In the material below, find the line that contains "Lot 601: 2103 -> 4000" and the line that contains "Lot 606: 13059 -> 11000", then write out exactly those two lines and everything between them.

::: Records supplied :::

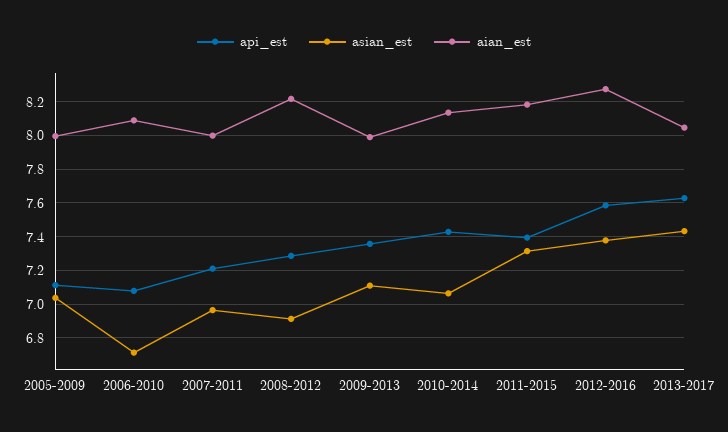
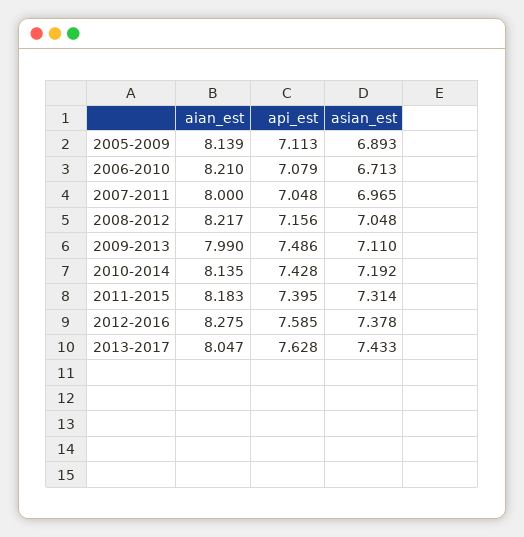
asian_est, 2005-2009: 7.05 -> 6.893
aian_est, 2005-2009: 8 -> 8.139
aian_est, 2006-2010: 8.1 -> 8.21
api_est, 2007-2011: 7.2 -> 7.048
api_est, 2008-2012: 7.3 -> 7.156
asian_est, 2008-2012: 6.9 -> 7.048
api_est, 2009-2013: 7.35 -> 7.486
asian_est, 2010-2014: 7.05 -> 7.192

:::
::: Records supplied :::

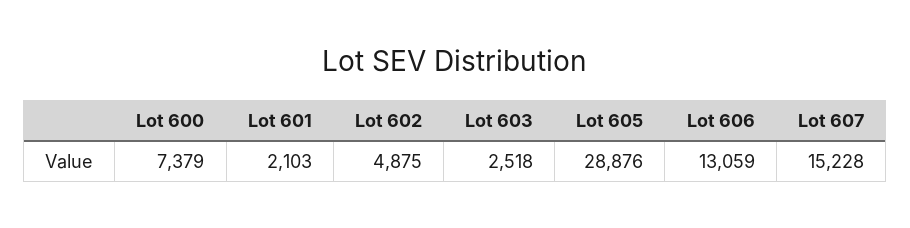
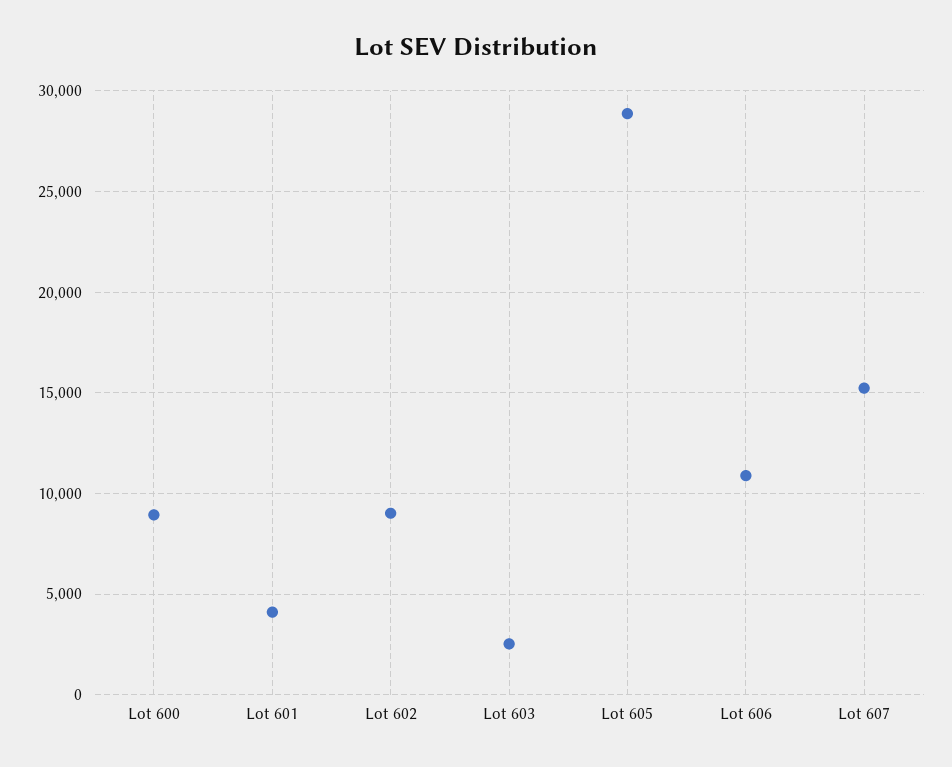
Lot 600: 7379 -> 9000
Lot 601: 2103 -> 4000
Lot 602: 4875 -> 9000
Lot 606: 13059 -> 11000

:::

#### Exercise answer:
Lot 601: 2103 -> 4000
Lot 602: 4875 -> 9000
Lot 606: 13059 -> 11000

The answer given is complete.